• ТЕКСТ ДЛЯ ЧТЕНИЯ:

©"Семь искусств"
  ноябрь 2018 года

Илья Корман: Способы спасения

Loading

Фантастика в песнях Галича… Ладно уж, не будем пародировать и насмешничать. Но как странно! Стóит переставить слова в одной строчке, и меняются ритмика и стилистика всего стиха, меняется его авторство — и социальный адресат.

Илья Корман 

Способы спасения

Фантастика в песнях Галича…

Она бывает разной. Бывает:

  1. «научно-фантастической», как в «Балладе о малярах, истопнике и теории относительности» ‒ больше популярной среди «физиков», чем среди «лириков»;
  2. с уклоном в цирковой иллюзионизм, как в «Песне о несчастливых волшебниках» (1966). Нам представляется, что у этой песни могут быть два источника: один — с которым «Песня…» спорит, от которого отталкивается — песня «Просто я работаю волшебником» (1964) на стихи Льва Ошанина. Галич как бы возражает Ошанину и Колмановскому, утверждая, что в советских условиях даже волшебники не могут быть счастливыми. Второй возможный источник (которому «Песня…», наоборот, стремится подражать) — глава «Сеанс черной магии» из только что опубликованной в журнале «Москва» части «Мастера и Маргариты»;
  3. С уклоном в мистику и «сюрреализм». В Интернете  под рубрикой «Лаборатория фантастики» помещена статья о Галиче. В ней есть очень интересный раздел «Фантасмагория, сюрреализм (кафкианство) и мистические мотивы в творчестве автора».

• ИСХОДНЫЙ МАТЕРИАЛ:
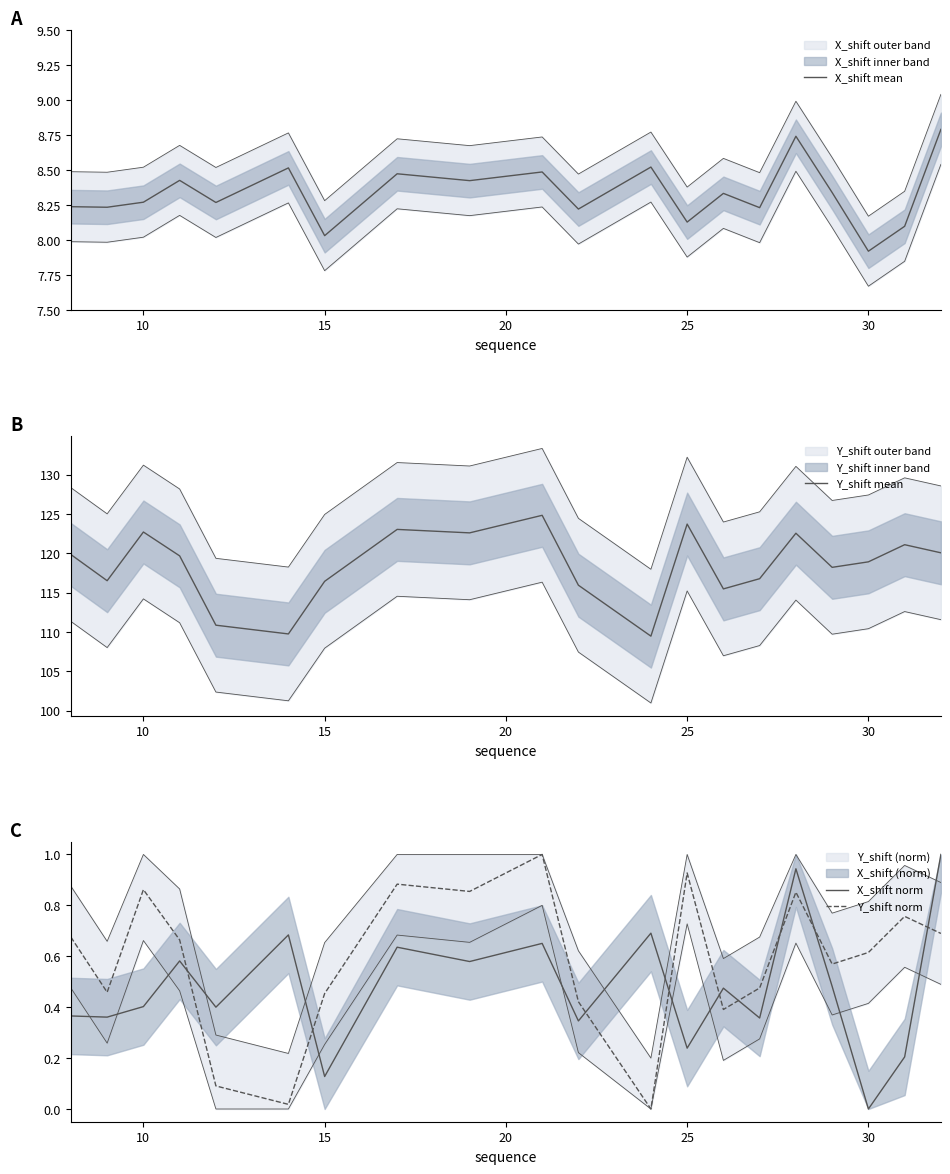

True or false: Y_shift mean has more than 2 interior local peaks.

True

• ВАША ЗАДАЧА:
Перепишите дословно отрывок из текста: начните с места, где стоят слова «Илья Корман: Способы», и остановитесь после слов «и социальный адресат.». Опирайтесь только на текст.

• ОТВЕТ НИЖЕ:
Илья Корман: Способы спасения

Loading

Фантастика в песнях Галича… Ладно уж, не будем пародировать и насмешничать. Но как странно! Стóит переставить слова в одной строчке, и меняются ритмика и стилистика всего стиха, меняется его авторство — и социальный адресат.